- Task requirements -
• a. Retype the soil-sensor passage word for word, everything from "Despite being spaced" down to "and Supplementary Fig. 7.".
• b. According to the soil-sensor passage, how far apart were the four HARVEST sensor units spaced?

- Text block -

○ ○ ○ ○ ○ ○ ○

Despite being spaced just 10 m apart, the four HARVEST sensor units captured up to 35% variability in subsoil VWC and EC, highlighting the critical need for high-resolution, spatially distributed soil sensing in precision agriculture. Throughout the UAV-based field measurements, HARVEST demonstrated a polarization-insensitive response. Regardless of the incident wave polarization (vertical or horizontal) from the UAV-mounted reader, the triple SRR antenna consistently exhibited clear and distinguishable resonant responses to changes in both VWC and EC. This behavior suggests a quasi-circular polarization pattern of the antenna, which supports stable wireless interrogation from UAVs across a range of azimuthal orientations, as further detailed in Supplementary Note 4 and Supplementary Fig. 7.

○ ○ ○ ○ ○ ○ ○

- Data lines -
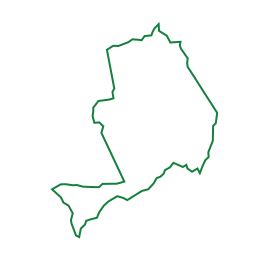 the district of Muliterno, Rio Grande do Sul, Brazil, rotated 254°
{"feature_id": "56859067B58975404223376", "entity_name": "Muliterno", "entity_type": "district", "adm_level": 2, "iso_a3": "BRA", "parent_name": "Brazil", "parent_adm1": "Rio Grande do Sul", "projection": "albers", "projection_center": [-51.789, -28.312], "detail": "fine", "context": "isolated", "style": "outline", "palette": "green", "viewbox_px": 256, "rotation_deg": 254, "n_neighbors": 0, "source": "geoboundaries", "source_scale": "gbopen_adm2", "svg_char_len": 1164}
<svg xmlns="http://www.w3.org/2000/svg" viewBox="0 0 256 256"><g transform="rotate(254 128 128)"><path d="M36.6,51.0L44.3,54.9L47.0,60.0L50.3,62.2L50.5,66.4L50.3,73.4L55.1,77.3L60.0,83.3L62.8,89.0L65.4,98.9L62.0,104.3L58.9,107.4L63.7,124.1L63.5,130.6L67.7,137.4L72.0,141.8L72.2,145.5L74.2,149.7L77.3,151.9L78.6,157.5L82.0,162.0L78.5,166.3L75.4,170.0L76.5,173.9L72.7,174.0L68.3,177.5L69.9,183.6L64.8,184.6L71.5,189.7L75.8,193.5L77.9,197.5L82.7,198.6L92.3,206.0L106.5,210.4L108.4,213.7L118.0,217.9L151.7,207.8L158.0,206.0L170.3,202.2L174.3,202.8L178.4,204.6L189.6,200.8L193.0,200.5L196.4,202.2L198.5,192.3L206.1,190.7L212.8,184.6L219.4,186.1L216.4,180.8L213.6,178.2L210.6,176.0L211.8,169.3L208.6,165.3L210.1,161.9L212.0,156.8L210.4,151.9L209.5,141.4L211.1,136.4L209.0,129.3L169.7,125.7L167.0,123.0L160.5,122.2L160.5,117.7L162.1,107.0L157.1,100.2L153.8,99.3L149.1,97.2L142.3,97.1L141.3,101.9L136.5,104.7L130.6,101.1L77.5,109.7L77.5,102.1L81.3,88.1L79.1,83.9L80.9,77.9L84.1,68.4L87.2,63.3L88.2,59.1L91.0,53.0L92.4,47.8L90.0,38.1L79.8,44.4L74.1,45.4L69.9,49.4L61.2,51.4L55.3,47.8L51.6,47.4L39.0,48.4L36.6,51.0Z" fill="none" stroke="#15803d" stroke-width="2"/></g></svg>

○ ○ ○ ○ ○ ○ ○

- Exercise answers -
• a.
Despite being spaced just 10 m apart, the four HARVEST sensor units captured up to 35% variability in subsoil VWC and EC, highlighting the critical need for high-resolution, spatially distributed soil sensing in precision agriculture. Throughout the UAV-based field measurements, HARVEST demonstrated a polarization-insensitive response. Regardless of the incident wave polarization (vertical or horizontal) from the UAV-mounted reader, the triple SRR antenna consistently exhibited clear and distinguishable resonant responses to changes in both VWC and EC. This behavior suggests a quasi-circular polarization pattern of the antenna, which supports stable wireless interrogation from UAVs across a range of azimuthal orientations, as further detailed in Supplementary Note 4 and Supplementary Fig. 7.

• b. 10 m apart.